Ammonium undecafluorohexanoate

Administrative data

Endpoint:

acute toxicity: oral

Type of information:

experimental study

Adequacy of study:

key study

Study period:

03 - 24 Apr 2018

Reliability:

1 (reliable without restriction)

Rationale for reliability incl. deficiencies:

guideline study

Data source

Materials and methods

GLP compliance:

yes

Test type:

fixed dose procedure

Limit test:

no

Test material

Specific details on test material used for the study:

- storage: at room temperature in a shaded and air-tight container in a desiccator

Test animals

Species:

rat

Strain:

other: Crl:CD(SD)

Remarks:

SPF

Sex:

female

Details on test animals or test system and environmental conditions:

TEST ANIMALS
- Source: Hino Breeding Centers (Charles River Laboratories), Hino, Japan
- Females nulliparous and non-pregnant: yes
- Age at study initiation: 8 to 9 weeks
- Weight at study initiation: 189.1 g (first sighting study), 193.2 g (second sighting study) and 196.3 – 200.0 g (main study)
- Fasting period before study: animals were fasted overnight prior to administration (17 – 19 h)

### Exercise
Write the next part of the acute oral toxicity study summary for ammonium undecafluorohexanoate, starting after its line on the fasting period.

### Data listing

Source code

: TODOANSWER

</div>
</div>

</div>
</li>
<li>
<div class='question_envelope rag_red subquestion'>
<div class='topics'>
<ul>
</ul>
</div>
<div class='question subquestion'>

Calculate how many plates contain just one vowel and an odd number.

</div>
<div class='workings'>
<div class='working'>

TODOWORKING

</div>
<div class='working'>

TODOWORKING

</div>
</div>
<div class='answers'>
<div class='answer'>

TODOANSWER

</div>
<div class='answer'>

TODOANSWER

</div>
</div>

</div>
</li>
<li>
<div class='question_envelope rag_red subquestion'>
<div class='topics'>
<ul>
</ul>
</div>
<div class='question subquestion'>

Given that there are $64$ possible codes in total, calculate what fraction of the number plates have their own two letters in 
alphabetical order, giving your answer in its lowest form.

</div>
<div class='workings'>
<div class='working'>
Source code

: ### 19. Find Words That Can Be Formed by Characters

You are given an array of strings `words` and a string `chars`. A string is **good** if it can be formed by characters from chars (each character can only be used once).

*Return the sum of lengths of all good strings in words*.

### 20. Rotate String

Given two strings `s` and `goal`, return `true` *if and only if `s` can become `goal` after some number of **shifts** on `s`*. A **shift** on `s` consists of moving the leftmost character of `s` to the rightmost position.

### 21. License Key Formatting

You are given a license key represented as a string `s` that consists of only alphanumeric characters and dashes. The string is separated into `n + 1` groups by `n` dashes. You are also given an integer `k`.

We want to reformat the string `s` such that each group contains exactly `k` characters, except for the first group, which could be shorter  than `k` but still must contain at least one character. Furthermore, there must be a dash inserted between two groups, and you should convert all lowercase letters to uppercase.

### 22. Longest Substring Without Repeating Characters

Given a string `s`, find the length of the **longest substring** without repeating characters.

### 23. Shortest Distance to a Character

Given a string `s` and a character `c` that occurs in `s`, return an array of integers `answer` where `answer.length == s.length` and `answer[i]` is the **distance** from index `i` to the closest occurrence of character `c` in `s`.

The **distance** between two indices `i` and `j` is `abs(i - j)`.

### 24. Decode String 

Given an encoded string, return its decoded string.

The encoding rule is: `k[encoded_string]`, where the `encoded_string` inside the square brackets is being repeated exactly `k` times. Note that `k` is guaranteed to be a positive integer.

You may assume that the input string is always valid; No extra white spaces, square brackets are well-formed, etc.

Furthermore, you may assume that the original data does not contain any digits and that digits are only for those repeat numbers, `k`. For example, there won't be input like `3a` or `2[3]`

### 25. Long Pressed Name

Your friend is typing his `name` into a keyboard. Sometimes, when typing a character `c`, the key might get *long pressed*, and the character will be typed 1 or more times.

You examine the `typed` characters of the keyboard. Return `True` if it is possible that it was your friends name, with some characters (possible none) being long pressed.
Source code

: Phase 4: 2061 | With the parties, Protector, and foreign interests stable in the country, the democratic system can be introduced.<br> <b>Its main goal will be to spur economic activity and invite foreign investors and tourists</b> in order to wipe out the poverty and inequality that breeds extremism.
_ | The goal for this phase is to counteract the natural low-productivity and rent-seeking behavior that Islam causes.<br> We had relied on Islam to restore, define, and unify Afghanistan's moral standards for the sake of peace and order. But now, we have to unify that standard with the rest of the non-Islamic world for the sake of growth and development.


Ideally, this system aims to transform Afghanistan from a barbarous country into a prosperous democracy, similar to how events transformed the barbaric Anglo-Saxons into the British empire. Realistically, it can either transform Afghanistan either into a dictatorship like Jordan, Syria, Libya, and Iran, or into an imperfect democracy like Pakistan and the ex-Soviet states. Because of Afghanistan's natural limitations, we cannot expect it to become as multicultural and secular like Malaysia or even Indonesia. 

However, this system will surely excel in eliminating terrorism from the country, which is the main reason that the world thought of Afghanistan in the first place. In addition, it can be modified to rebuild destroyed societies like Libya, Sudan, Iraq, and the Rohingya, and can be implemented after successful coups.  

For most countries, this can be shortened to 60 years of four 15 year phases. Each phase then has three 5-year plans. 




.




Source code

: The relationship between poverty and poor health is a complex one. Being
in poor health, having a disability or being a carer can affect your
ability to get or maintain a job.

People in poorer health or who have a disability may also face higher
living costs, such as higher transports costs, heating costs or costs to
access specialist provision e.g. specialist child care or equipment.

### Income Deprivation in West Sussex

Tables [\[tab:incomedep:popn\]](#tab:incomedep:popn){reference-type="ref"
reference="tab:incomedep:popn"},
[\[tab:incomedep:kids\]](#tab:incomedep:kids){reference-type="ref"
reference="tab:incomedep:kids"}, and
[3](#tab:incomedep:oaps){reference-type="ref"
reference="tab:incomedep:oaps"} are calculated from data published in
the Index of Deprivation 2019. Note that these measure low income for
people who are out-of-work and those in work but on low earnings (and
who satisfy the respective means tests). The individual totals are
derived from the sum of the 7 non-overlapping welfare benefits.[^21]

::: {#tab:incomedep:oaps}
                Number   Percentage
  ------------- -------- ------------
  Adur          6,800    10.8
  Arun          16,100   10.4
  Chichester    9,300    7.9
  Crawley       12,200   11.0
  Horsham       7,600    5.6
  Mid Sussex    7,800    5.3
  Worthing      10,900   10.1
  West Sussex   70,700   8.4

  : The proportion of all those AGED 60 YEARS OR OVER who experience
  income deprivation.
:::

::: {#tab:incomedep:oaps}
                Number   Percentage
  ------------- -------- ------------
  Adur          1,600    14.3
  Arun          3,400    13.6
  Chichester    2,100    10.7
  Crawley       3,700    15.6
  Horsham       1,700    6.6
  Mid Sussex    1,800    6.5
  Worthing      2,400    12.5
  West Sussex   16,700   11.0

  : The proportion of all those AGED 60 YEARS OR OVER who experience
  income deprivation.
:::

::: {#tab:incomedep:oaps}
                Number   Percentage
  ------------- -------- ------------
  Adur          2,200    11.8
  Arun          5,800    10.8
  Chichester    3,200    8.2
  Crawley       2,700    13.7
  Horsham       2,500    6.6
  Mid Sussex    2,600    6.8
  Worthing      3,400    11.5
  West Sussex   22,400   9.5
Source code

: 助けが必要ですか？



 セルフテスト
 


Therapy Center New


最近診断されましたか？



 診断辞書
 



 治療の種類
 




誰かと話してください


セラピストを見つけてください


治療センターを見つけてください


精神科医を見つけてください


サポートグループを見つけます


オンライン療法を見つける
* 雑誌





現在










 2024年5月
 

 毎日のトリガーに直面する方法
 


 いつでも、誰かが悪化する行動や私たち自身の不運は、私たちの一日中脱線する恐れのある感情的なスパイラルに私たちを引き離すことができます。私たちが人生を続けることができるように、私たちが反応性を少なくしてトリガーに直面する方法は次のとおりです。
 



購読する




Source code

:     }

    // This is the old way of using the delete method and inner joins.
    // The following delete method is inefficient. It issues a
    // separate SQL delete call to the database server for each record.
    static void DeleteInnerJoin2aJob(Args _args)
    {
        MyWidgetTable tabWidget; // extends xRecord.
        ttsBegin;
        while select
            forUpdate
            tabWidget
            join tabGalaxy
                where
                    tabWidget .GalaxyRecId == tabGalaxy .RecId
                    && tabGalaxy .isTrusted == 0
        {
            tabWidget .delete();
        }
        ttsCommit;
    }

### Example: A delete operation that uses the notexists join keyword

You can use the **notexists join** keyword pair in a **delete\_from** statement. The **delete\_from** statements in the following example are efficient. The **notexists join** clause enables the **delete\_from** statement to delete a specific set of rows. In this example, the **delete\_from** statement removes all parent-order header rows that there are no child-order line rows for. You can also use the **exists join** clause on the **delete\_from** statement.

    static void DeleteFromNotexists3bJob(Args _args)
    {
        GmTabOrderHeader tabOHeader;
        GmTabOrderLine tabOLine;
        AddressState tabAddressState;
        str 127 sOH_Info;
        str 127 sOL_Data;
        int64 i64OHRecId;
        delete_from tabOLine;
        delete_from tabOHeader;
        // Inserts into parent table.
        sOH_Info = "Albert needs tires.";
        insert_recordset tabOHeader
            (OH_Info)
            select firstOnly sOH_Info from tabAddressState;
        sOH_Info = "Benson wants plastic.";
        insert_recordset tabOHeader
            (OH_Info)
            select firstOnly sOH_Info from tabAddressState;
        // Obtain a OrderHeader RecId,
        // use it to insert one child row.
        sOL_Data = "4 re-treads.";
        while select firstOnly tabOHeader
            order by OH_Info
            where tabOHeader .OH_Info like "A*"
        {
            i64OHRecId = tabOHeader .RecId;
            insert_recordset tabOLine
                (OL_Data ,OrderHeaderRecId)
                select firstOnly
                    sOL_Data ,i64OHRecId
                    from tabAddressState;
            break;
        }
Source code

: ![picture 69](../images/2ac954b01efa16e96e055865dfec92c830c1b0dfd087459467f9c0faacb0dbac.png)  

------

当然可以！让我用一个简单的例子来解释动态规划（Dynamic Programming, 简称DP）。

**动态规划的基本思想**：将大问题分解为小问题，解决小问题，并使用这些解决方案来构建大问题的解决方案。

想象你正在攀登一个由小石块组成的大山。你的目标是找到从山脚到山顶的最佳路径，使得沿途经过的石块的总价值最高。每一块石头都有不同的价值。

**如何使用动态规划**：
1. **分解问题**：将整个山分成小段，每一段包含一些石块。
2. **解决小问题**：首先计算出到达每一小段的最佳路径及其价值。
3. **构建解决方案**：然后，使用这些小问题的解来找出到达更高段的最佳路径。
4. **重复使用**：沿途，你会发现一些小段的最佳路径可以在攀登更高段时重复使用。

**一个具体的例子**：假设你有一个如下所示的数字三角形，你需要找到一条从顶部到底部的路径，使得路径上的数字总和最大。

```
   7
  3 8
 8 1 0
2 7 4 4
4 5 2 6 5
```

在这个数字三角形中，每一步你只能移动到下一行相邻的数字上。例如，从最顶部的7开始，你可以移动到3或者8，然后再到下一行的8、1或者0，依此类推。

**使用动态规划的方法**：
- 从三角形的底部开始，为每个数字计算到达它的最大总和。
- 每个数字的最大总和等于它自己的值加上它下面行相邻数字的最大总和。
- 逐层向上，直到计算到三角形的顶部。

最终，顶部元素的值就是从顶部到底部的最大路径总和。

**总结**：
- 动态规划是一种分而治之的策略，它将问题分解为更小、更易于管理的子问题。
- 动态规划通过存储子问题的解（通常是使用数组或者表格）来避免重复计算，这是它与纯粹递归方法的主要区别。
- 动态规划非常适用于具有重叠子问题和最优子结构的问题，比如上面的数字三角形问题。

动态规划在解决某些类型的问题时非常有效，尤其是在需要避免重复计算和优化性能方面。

### Exercise result
- Housing: Group housing of 4 females per cage in stainless steel cages (260 x 380 x 180 mm) with mesh-floor
- Diet: MF pelleted diet (Oriental Yeast), ad libitum
- Water: chlorinated tap water (chloric level maintained from 3 to 5 ppm by addition of sodium hypochloride (Purelox) to tap water), ad libitum
- Acclimation period: 6 days

ENVIRONMENTAL CONDITIONS
- Temperature (°C): 21 - 25
- Humidity (%): 40 - 70
- Air changes (per hr): 10 -15
- Photoperiod (hrs dark / hrs light): 12/12

IN-LIFE DATES: From: 27 Mar 2018 To: 24 Apr 2018

Administration / exposure

Route of administration:

oral: gavage

Vehicle:

water

Details on oral exposure:

Administration /exposure:
VEHICLE
- Concentration in vehicle: 20% (w/v)
- Amount of vehicle: 10 mL/kg bw
- Lot/batch No.: PC171219

MAXIMUM DOSE VOLUME APPLIED: 10 mL/kg bw

DOSAGE PREPARATION:
Dosing formulation was prepared freshly on each administration day. The test substance was weighed and mixed with purified water to be dissolved. The solution was filled up to the prescribed volume with purified water to prepare the dosing formulation. The dosing formulations were administered within one hour after the preparation.

Doses:

300 mg/kg bw
(300 mg/kg bw for 1st sighting, 2000 mg/kg bw for 2nd sighting)

No. of animals per sex per dose:

300 mg/kg bw: 5 (incl. sighting study)
2000 mg/kg bw: 4

Control animals:

no

Details on study design:

- Duration of observation period following administration: 14 days
- Frequency of observations and weighing: The animals were observed for mortality and clinical signs continuously for 10 min after the administration, 30 min and 3 h after the administration and once daily during Days 1 to 14 after the administration. Individual body weights were recorded before dose administration and 1, 7 and 14 days post-dose.
- Necropsy of survivors performed: yes

Results and discussion

Mortality:

300 mg/kg bw: 0/4 (main study), 0/1 (1st sighting study)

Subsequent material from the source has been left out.